That's weird about D3. Is is that package, or a required package, that is not available?

You might try to download the Windows binary and install locally (packages >> install from local files)?

https://cran.r-project.org/web/packages/networkD3/index.html

lecy commented 4 years ago

@jmacost5

I guess the part where we make the compound words into single words. I do not understand how to do that. Do I make a function that removes all of them from the dictionary or just the few that are listed?

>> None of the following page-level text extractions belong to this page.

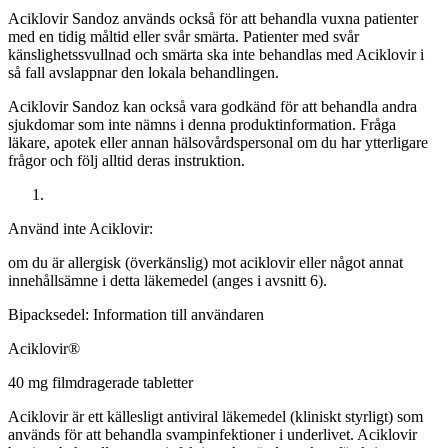
Aciklovir Sandoz används också för att behandla vuxna patienter
med en tidig måltid eller svår smärta. Patienter med svår
känslighetssvullnad och smärta ska inte behandlas med Aciklovir i
så fall avslappnar den lokala behandlingen.
Aciklovir Sandoz kan också vara godkänd för att behandla andra
sjukdomar som inte nämns i denna produktinformation. Fråga
läkare, apotek eller annan hälsovårdspersonal om du har ytterligare
frågor och följ alltid deras instruktion.
Använd inte Aciklovir:
om du är allergisk (överkänslig) mot aciklovir eller något annat
innehållsämne i detta läkemedel (anges i avsnitt 6).
Bipacksedel: Information till användaren
Aciklovir
®
40 mg filmdragerade tabletter
Aciklovir är ett källesligt antiviral läkemedel (kliniskt styrligt) som
används för att behandla svampinfektioner i underlivet. Aciklovir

Here is the step where you translate compound words into single words:

my_dictionary <- dictionary( list( five01_c_3= c("501 c 3","section 501 c 3") ,
                             united_states = c("united states"),
                             high_school=c("high school"),
                             non_profit=c("non-profit", "non profit"),
                             stem=c("science technology engineering math", 
                                    "science technology engineering mathematics" ),
                             los_angeles=c("los angeles"),
                             ny_state=c("new york state"),
                             ny=c("new york")
                           ))

# apply the dictionary to the text 
tokens <- tokens_compound( tokens, pattern=my_dictionary )
head( tokens )

Your job is to generate n-grams to find phrases that should be combined into single words. That step helps generate options for you to explore, then you would manually translate your selections to the dictionary list. You will add additional phrases or words to the dictionary similar to the examples:

non_profit=c("non-profit", "non profit")

When applied these multi-word phrases are replaced in the text.

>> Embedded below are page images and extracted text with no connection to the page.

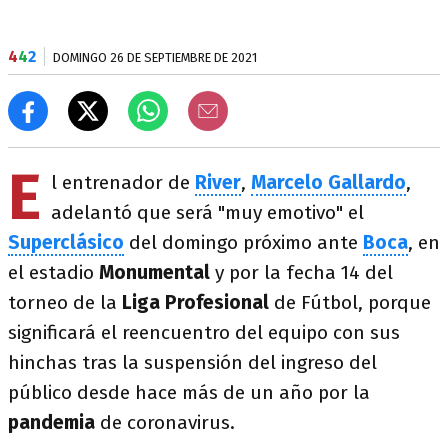
4
4
2
DOMINGO 26 DE SEPTIEMBRE DE 2021
E
l entrenador de
River
,
Marcelo Gallardo
,
adelantó que será "muy emotivo" el
Superclásico
del domingo próximo ante
Boca
, en
el estadio
Monumental
y por la fecha 14 del
torneo de la
Liga Profesional
de Fútbol, porque
significará el reencuentro del equipo con sus
hinchas tras la suspensión del ingreso del
público desde hace más de un año por la
pandemia
de coronavirus.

These steps are other pre-processing steps:

# remove mission statements that are less than 3 sentences long
corp <- corpus_trim( corp, what="sentences", min_ntoken=3 )

# splits each sentence into a list of words
# remove punctuations first
tokens <- tokens( corp, what="word", remove_punct=TRUE )

# apply the dictionary to the text 
tokens <- tokens_compound( tokens, pattern=my_dictionary )

Try: help( tokens_compound ) when quanteda is loaded. It will take you to the documentation files.

jmacost5 commented 4 years ago

I wanted to know if there was a way to see the terms that are on the document or am I missing it from what we previously did ? I am trying to identify the terms used for the third part.

lecy commented 4 years ago

@jmacost5 I'm not sure what you mean by "see the terms that are on the document" ?

We are working with mission statements .After loading the data you can view the mission statements as:

dat$mission

If you want to browse in a spreadsheet view you can type:

View( dat )

Or you could write the data as a CSV file and open in excel:

getwd()  # where file will write to
write.csv( dat, "missions.csv" )
castower commented 4 years ago

Hello all,

I've run into a dilemma with solving problem one. It's my understanding that adding "^" to a pattern ensures that it checks to make sure that the pattern begins the sentence. However, the instructions also say to ignore capitalization and I can't figure out how to get the code to ignore the capitalization, it only finds an exact match when ^ is added. Is it alright if I run searches for the different capitalization styles separately and then just sum them?

Thanks! Courtney

jrcook15 commented 4 years ago

Hello all,

I've run into a dilemma with solving problem one. It's my understanding that adding "^" to a pattern ensures that it checks to make sure that the pattern begins the sentence. However, the instructions also say to ignore capitalization and I can't figure out how to get the code to ignore the capitalization, it only finds an exact match when ^ is added. Is it alright if I run searches for the different capitalization styles separately and then just sum them?

Thanks! Courtney

Hi Courtney,

I tried, "^[Tt]+[Oo] " I believe it worked.

castower commented 4 years ago

@jrcook15 Thank you! That does seem to work, but I can't tell if it excludes values like 'Tooele' that start with 'to'. I have spaces following my codes currently: such as: "^to " to try to avoid this. I'm probably overthinking it!

jrcook15 commented 4 years ago

@jrcook15 Thank you! That does seem to work, but I can't tell if it excludes values like 'Tooele' that start with 'to'. I have spaces following my codes currently: such as: "^to " to try to avoid this. I'm probably overthinking it!

There is a space after the [Oo] before the second ", that should eliminate 'Tooele'.

castower commented 4 years ago

@jrcook15 ah, okay!! Thank you :)

jmacost5 commented 4 years ago

@jmacost5 I'm not sure what you mean by "see the terms that are on the document" ?

We are working with mission statements .After loading the data you can view the mission statements as:

dat$mission

If you want to browse in a spreadsheet view you can type:

View( dat )

Or you could write the data as a CSV file and open in excel:

getwd()  # where file will write to
write.csv( dat, "missions.csv" )

I am confused on how to look for the terms instead for the word "black". I can honestly only think of African American

castower commented 4 years ago

Hello all, I'm currently working on trying to remove my trailing whitespaces. I currently have the following code:

dat$mission <- trimws(dat$mission, which = c("right"), whitespace = "* $" )

But I keep getting this error message:

Error in sub(re, "", x, perl = TRUE) : invalid regular expression '* $+$'

I'm not sure how to fix this.

sunaynagoel commented 4 years ago

@jrcook15 Thank you! That does seem to work, but I can't tell if it excludes values like 'Tooele' that start with 'to'. I have spaces following my codes currently: such as: "^to " to try to avoid this. I'm probably overthinking it!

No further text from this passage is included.